Risotto with squid
Ingredients
for 4 person
1 | octopus (approx. 1,5 kg) |
2 tbsp | coarse salt |
2 litre | water, boiling |
2 dl | red wine vinegar |
2 | bay leaves |
1 | onion, washed thoroughly with skin left on |
1 tbsp | olive oil |
1 | garlic clove, squeezed |
2 | yellow peppers, cut into strips |
1 tbsp | olive oil |
1 | onion, finely chopped |
200 g | risotto rice (e.g. Carnaroli) |
2 dl | white wine |
7 dl | vegetable bouillon, hot |
25 g | butter |
100 g | Parmesan, finely grated |
1 tbsp | lemon juice |
1 bunch | flat-leaf parsley, roughly chopped |
How it's done
Octopus
Rub the octopus with salt, rinse well under running water. To make the cooking stock, bring the water to the boil with all the ingredients up to and including onion.
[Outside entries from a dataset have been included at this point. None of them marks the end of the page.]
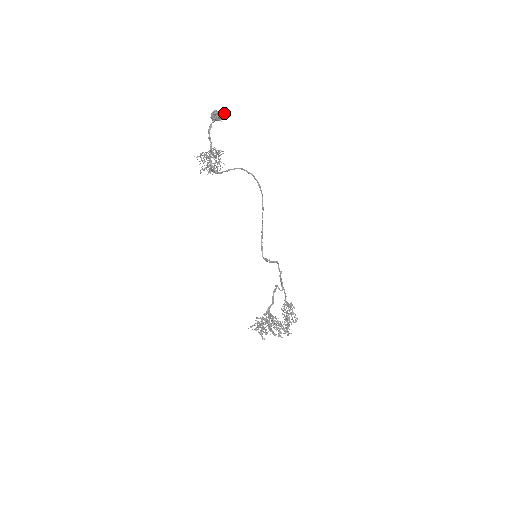
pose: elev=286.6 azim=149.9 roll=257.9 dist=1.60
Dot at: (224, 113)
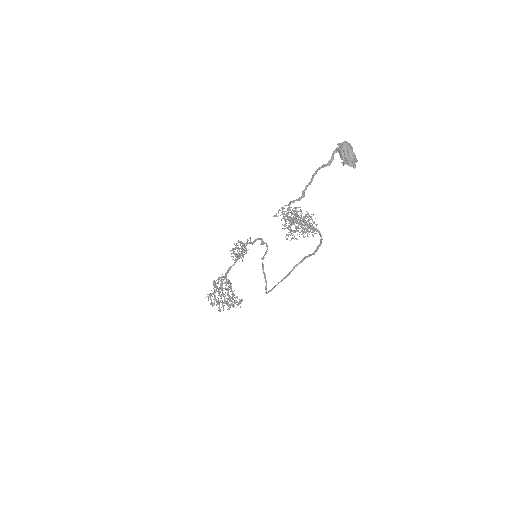
Dot at: occluded
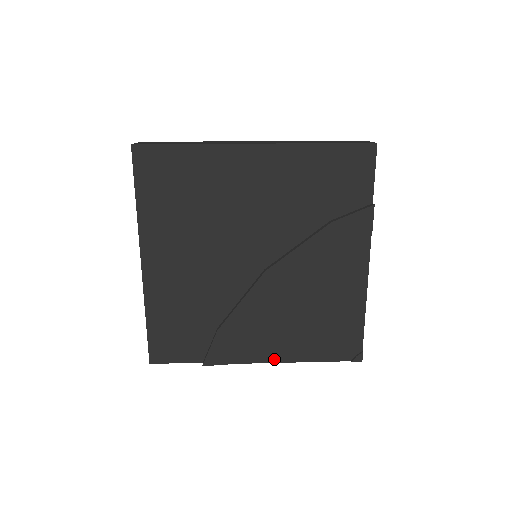
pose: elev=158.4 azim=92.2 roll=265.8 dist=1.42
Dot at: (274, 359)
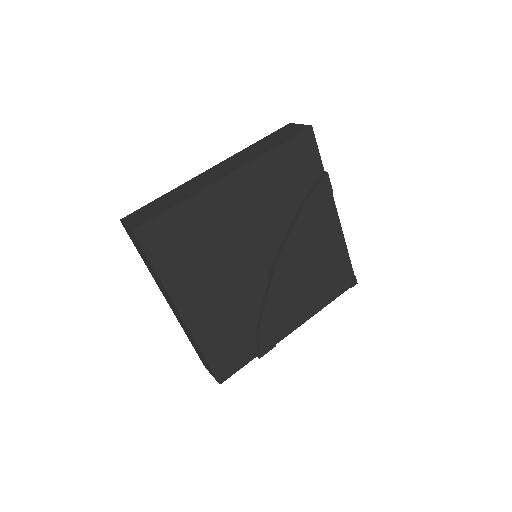
Dot at: (303, 320)
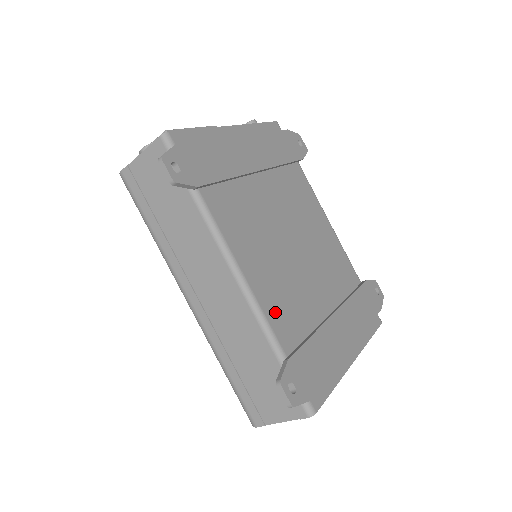
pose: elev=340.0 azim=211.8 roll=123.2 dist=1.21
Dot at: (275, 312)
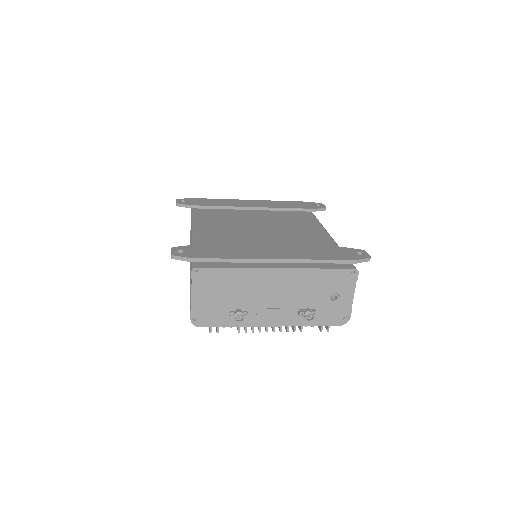
Dot at: (207, 238)
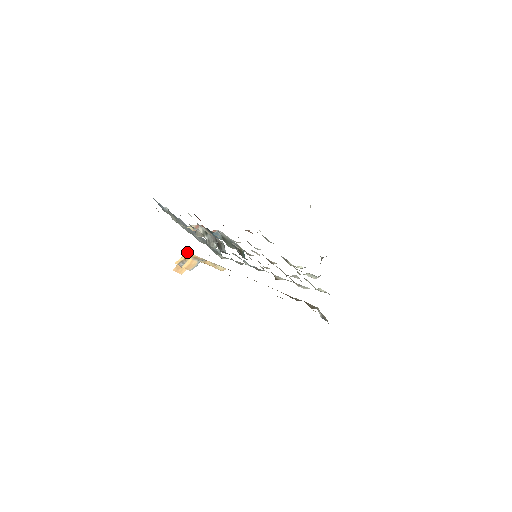
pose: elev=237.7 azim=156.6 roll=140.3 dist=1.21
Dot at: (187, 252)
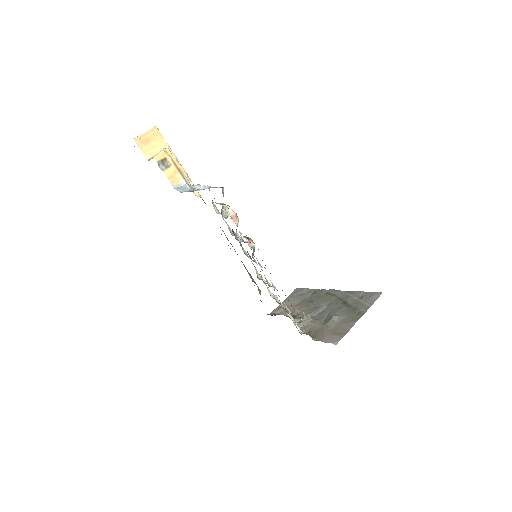
Dot at: (169, 150)
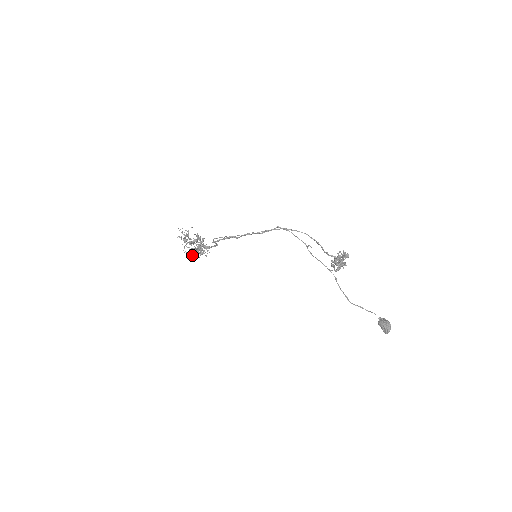
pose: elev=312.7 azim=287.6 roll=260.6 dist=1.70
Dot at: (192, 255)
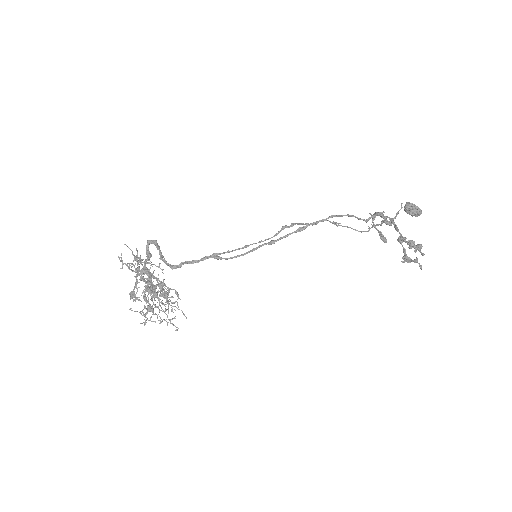
Dot at: (161, 302)
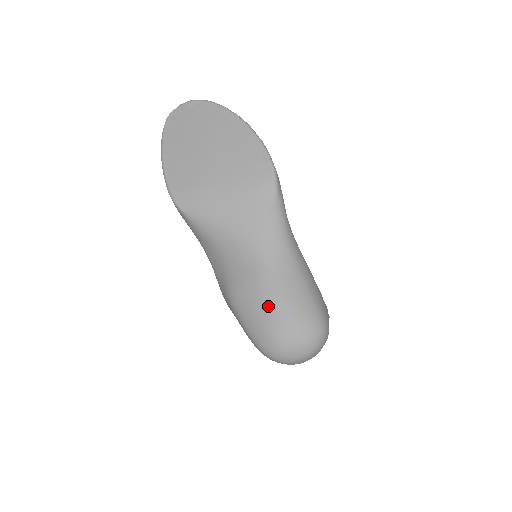
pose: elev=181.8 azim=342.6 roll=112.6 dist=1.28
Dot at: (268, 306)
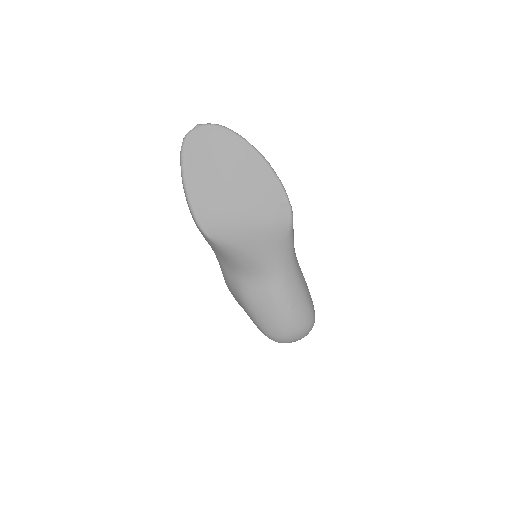
Dot at: (279, 312)
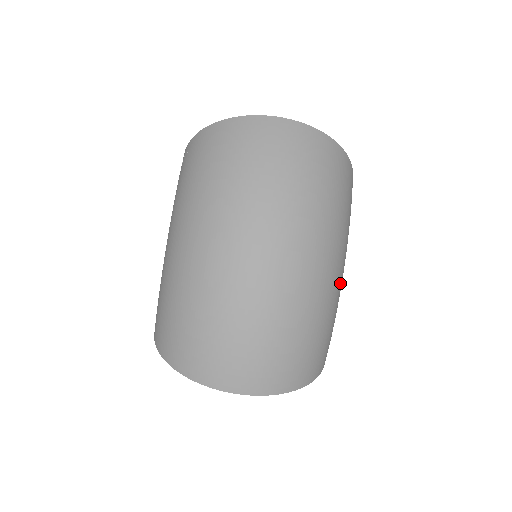
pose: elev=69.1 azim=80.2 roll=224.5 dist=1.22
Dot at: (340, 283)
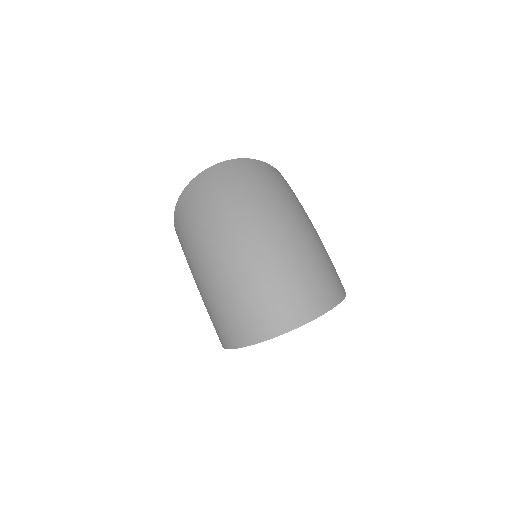
Dot at: (315, 233)
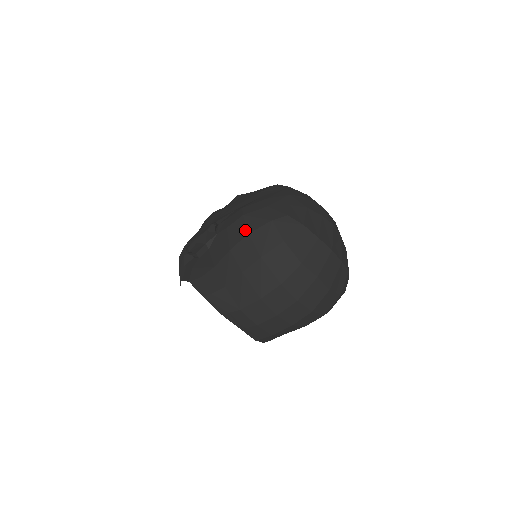
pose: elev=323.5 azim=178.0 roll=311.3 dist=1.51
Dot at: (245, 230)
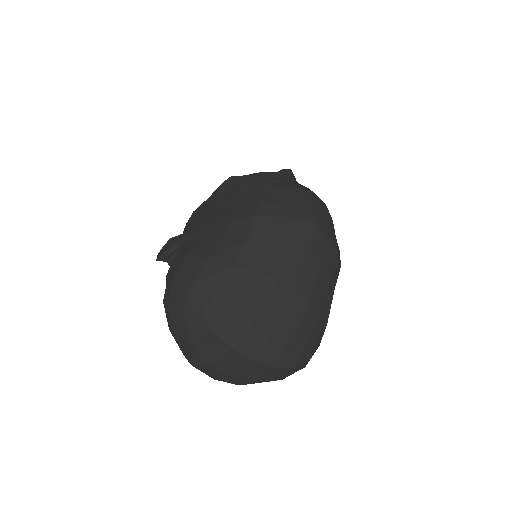
Dot at: (168, 297)
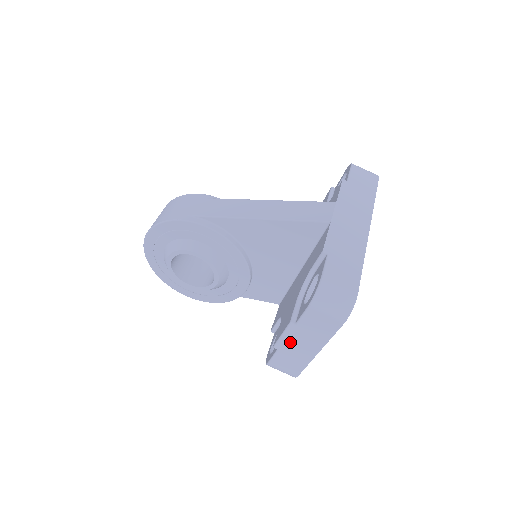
Add the octopus, simmer for approx. 1 hr. over a medium heat. Remove the octopus from the stock and allow to cool a little. Lightly rub the skin with a paper towel and slice.
Risotto
Heat the oil in a non-stick pan. Stir-fry the garlic and octopus for approx. 2 mins. Reduce the heat and add the peppers, continue to stir-fry for approx. 5 mins. Remove from the pan, season, and set aside. Heat the oil, sauté the onion, add the rice and sauté, stirring, until the rice is translucent. Pour in the wine, reduce by half. Stirring frequently, add the bouillon a little at a time so that the rice is always just covered with liquid, simmer for approx. 15 mins. Add the butter, Parmesan and reserved octopus and mix. Stir in the lemon juice and parsley.